П. В. В «Нью-йоркере» множество разных рубрик и разделов, и как раз теперь их становится все больше. Но его главным козырем, создавшим высокую репутацию, всегда была литература – проза и поэзия.
И. Б. Главным достоинством или – извиняющим обстоятельством. О поэзии можно поговорить отдельно. Стихи, публиковавшиеся в «Нью-йоркере», как бы задавали тон на протяжении по крайней мере всего послевоенного периода. До недавнего времени существовало понятие New Yorker poem, «стихотворение из «Нью-йоркера». Речь в этом случае шла о высоком техническом уровне текста, о качестве исполнения, внимании к детали и о некоторой сдержанности тона.
Уровень задавался тем, что лучшее в литературе Соединенных Штатов появлялось именно там. А оттуда это поступало как бы обратно в страну. Напечататься в «Нью-йоркере» всегда считалось большой честью, прежде всего в силу тиража, но также и потому, что там платили лучше, чем где бы то ни было.
П. В. Из литературных журналов до сих пор один только «Нью-йоркер» и платит прилично. А другие, вроде «Атлантик мансли» или «Партизан ревью», – немного.
И. Б. В общем, да, хотя смотря за что. За статьи, имеющие социальный резонанс или содержащие качественно новый информационный материал, – довольно хорошо. Но «Нью-йоркер» и тут их, конечно, превосходит. И за стихи там платят гораздо лучше, чем остальные. Тоже не бог весть сколько, но тем не менее.
П. В. «Нью-йоркер» тем и уникален, что сочетает высокий художественный уровень с высокими гонорарами. Часто это вещи разные. В «Плейбое», скажем, дают большие деньги, и время от времени там публиковались серьезные авторы – Набоков, между прочим, – но системой это так и не сделалось. В то же время во всем мире всегда были издания, где платят мало, но напечататься там престижно. То же самое ведь и в Штатах.
И. Б. Есть, например, «Нью-Йорк ревью оф букс» («Нью-Йоркское книжное обозрение» – еженедельник форматом газетного таблоида с книжными рецензиями, литературными статьями, эссе. – П. В.). Я неоднократно слышал высказывания людей очень преуспевающих – наиболее энергичным образом высказываются о деньгах богатые люди, – что-нибудь вроде: нет, я не могу себе позволить печататься в «Нью-Йорк ревью оф букс». Потому что они платят за статью 300–400 долларов, тогда как в «Эсквайре», скажем, можно получить шесть-семь, что называется, кусков. Но при всем том «Ревью оф букс» выдерживает высокое качество и остается чрезвычайно достойным – при всех его леволиберальных наклонностях – предприятием. Есть еще такой довольно толковый журнал «Хадсон ревью» (общественно-литературный ежемесячник. – П. В.).
П. В. Но что касается вашей основной специальности – стихи в этих изданиях появляются не так уж часто.
И. Б. Стихи печатаются везде мало и неохотно. Но, к примеру, в журналах империи «Конде-Наст» (концерн, владеющий многими роскошно издающимися модными журналами, в частности «Вогом». – П. В.), если дело доходило до поэзии, то там платили очень много и могли появляться хорошие вещи. Например, замечательные стихи «В молочном лесу» и, кажется, «Рождество в Уэльсе» Дилана Томаса были напечатаны однажды в журнале «Мадемуазель». Это было в начале 60-х, и это, конечно, уже отклонение от нормы.

▶ _ИМЕЮЩИЕСЯ ДАННЫЕ_

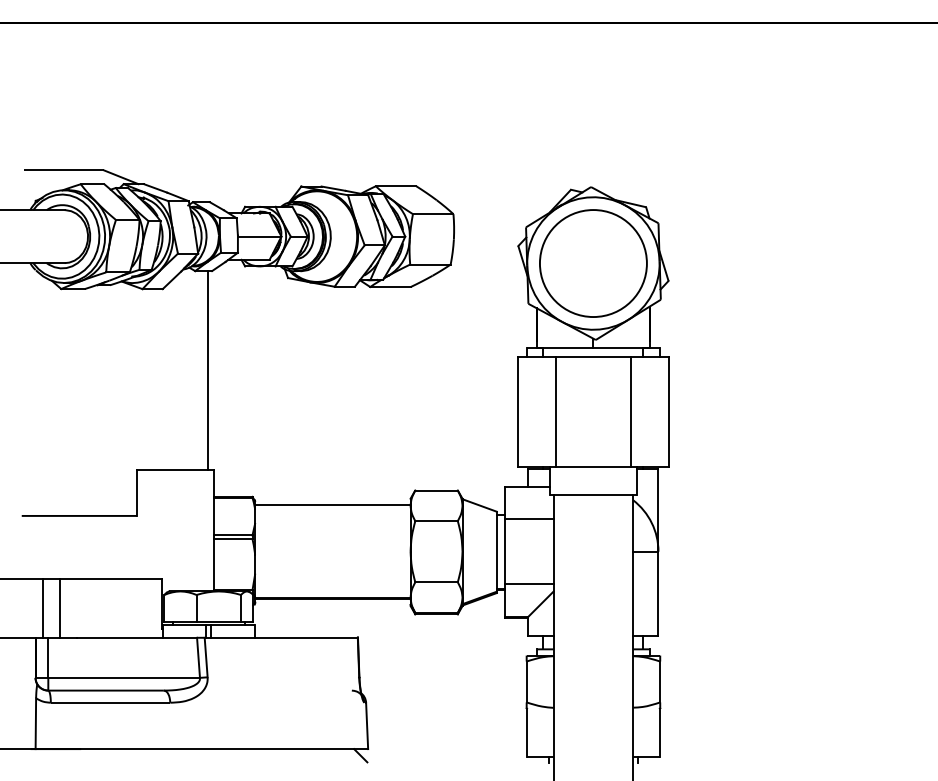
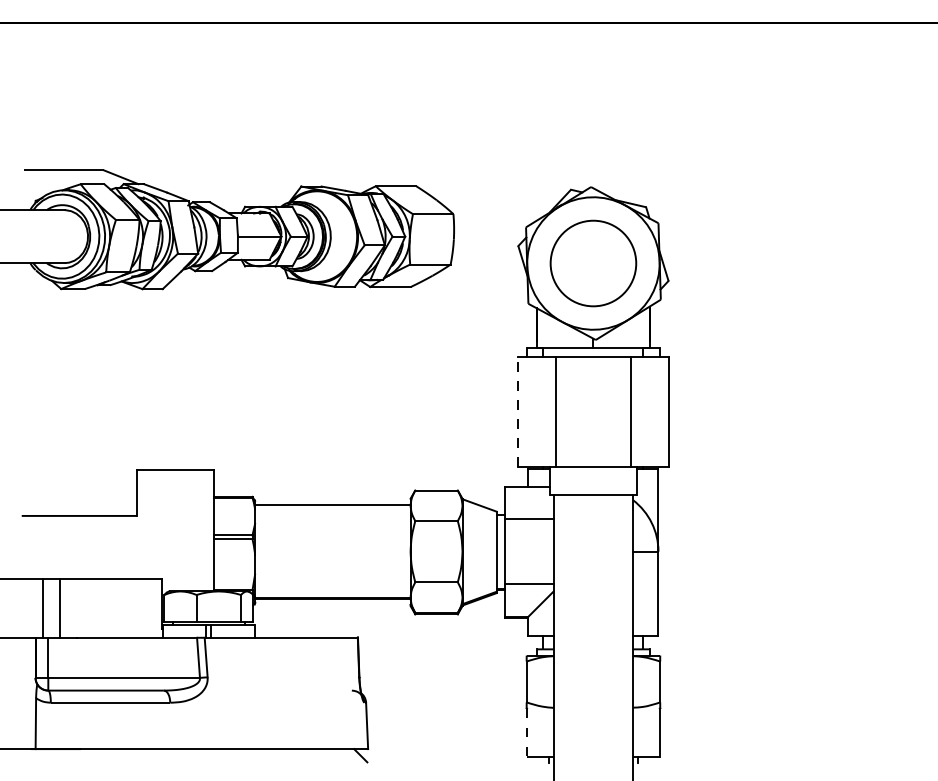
circle at (592, 263) diameter: 107 px -> 86 px
line at (208, 370): present -> none
line at (518, 412): solid -> dashed
line at (527, 732): solid -> dashed
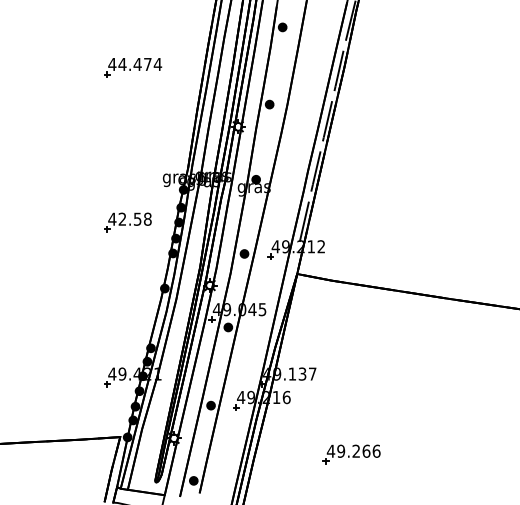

▶ _НАБОР ЗАДАНИЙ_
A) Почему, согласно тексту о «Нью-йоркере», напечататься в этом журнале всегда считалось большой честью? Ответьте в одном–трех предложениях.
B) Извлеките из текста о «Нью-йоркере» без изменений фрагмент, который открывается словами «П. В. Из литературных» и завершается словами «тем не менее.».
C) Определите, согласуются ли с текстом о «Нью-йоркере» утверждения ниже. На каждое ответьте «да» или «нет» и приведите точную цитату, на которой основан ответ.
(i) В «Плейбое» платят большие деньги, и там печатался Набоков.
(ii) «Нью-Йорк ревью оф букс» платит за статью больше, чем «Эсквайр».
(iii) Стихи Дилана Томаса «В молочном лесу» были напечатаны в журнале «Мадемуазель».
Отвечайте, опираясь только на текст.

▶ _ОТВЕТЫ ПО ПОРЯДКУ_
A) Прежде всего из-за тиража журнала, а также потому, что в «Нью-йоркере» платили лучше, чем где бы то ни было.

B)
П. В. Из литературных журналов до сих пор один только «Нью-йоркер» и платит прилично. А другие, вроде «Атлантик мансли» или «Партизан ревью», – немного.
И. Б. В общем, да, хотя смотря за что. За статьи, имеющие социальный резонанс или содержащие качественно новый информационный материал, – довольно хорошо. Но «Нью-йоркер» и тут их, конечно, превосходит. И за стихи там платят гораздо лучше, чем остальные. Тоже не бог весть сколько, но тем не менее.

C)
(i) Да: «В «Плейбое», скажем, дают большие деньги, и время от времени там публиковались серьезные авторы – Набоков, между прочим».
(ii) Нет: «они платят за статью 300–400 долларов, тогда как в «Эсквайре», скажем, можно получить шесть-семь, что называется, кусков».
(iii) Да: «замечательные стихи «В молочном лесу» и, кажется, «Рождество в Уэльсе» Дилана Томаса были напечатаны однажды в журнале «Мадемуазель»».